Can you do that under the Water Act?

But Mr. Voelker’s comments also raise an important legal question. Under the Water Act the province can issue licences for water that is “beneficially used,” giving the licensee the right to use that water before any other future water user. Essentially the concept is that water is available on a first-come-first-serve basis, but licensees can’t just sit on rights to use water without actually using it for some economically, socially or environmentally useful purposes. 
 
While taking water for bottling is considered a beneficial use, the fact is that according to Mr. Voelker the bottled water operation being considered is actually going to take much less than the about 3,800 m3/day contemplated collectively by the proposed 34 licences. In one interview he mentions 3-6 streams per day as a possibility. 6 streams would amount to about 675m3/day. This means that the project as a whole will use less than 20% of the flow that they could legally use – with over 3,000 m3/day of water which could be to be removed under the proposed licenses not being used.

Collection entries
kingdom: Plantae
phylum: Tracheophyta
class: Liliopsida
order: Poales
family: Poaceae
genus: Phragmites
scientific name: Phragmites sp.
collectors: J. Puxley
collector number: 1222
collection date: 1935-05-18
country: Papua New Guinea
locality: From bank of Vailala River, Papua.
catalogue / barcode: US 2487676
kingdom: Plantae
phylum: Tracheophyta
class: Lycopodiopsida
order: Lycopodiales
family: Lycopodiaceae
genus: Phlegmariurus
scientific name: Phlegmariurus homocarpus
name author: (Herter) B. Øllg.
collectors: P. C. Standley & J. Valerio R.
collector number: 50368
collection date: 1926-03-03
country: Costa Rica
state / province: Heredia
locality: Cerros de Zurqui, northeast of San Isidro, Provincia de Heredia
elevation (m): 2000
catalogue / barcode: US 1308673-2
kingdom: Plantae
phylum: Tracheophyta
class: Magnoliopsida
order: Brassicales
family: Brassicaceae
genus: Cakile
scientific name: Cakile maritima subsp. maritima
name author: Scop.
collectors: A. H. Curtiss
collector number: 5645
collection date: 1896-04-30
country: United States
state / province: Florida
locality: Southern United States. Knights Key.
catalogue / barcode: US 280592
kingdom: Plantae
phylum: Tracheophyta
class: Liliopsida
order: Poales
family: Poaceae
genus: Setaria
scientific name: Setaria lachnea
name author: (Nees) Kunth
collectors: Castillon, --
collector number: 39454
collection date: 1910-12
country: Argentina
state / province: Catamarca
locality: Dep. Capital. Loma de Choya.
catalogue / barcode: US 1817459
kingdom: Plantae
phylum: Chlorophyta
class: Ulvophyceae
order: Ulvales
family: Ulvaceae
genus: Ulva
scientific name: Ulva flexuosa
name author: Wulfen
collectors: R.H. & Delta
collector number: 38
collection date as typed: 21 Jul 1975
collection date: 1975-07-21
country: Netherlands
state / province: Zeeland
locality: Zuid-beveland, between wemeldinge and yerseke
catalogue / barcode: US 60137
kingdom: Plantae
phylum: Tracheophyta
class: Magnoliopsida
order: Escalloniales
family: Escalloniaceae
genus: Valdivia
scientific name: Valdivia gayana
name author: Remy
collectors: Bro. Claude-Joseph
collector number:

■ WHAT TO PRODUCE:
In the Water Act passage, copy word for word the part that begins with "Can you do that" and ends with "environmentally useful purposes.".

■ WRITTEN SOLUTION:
Can you do that under the Water Act?

But Mr. Voelker’s comments also raise an important legal question. Under the Water Act the province can issue licences for water that is “beneficially used,” giving the licensee the right to use that water before any other future water user. Essentially the concept is that water is available on a first-come-first-serve basis, but licensees can’t just sit on rights to use water without actually using it for some economically, socially or environmentally useful purposes.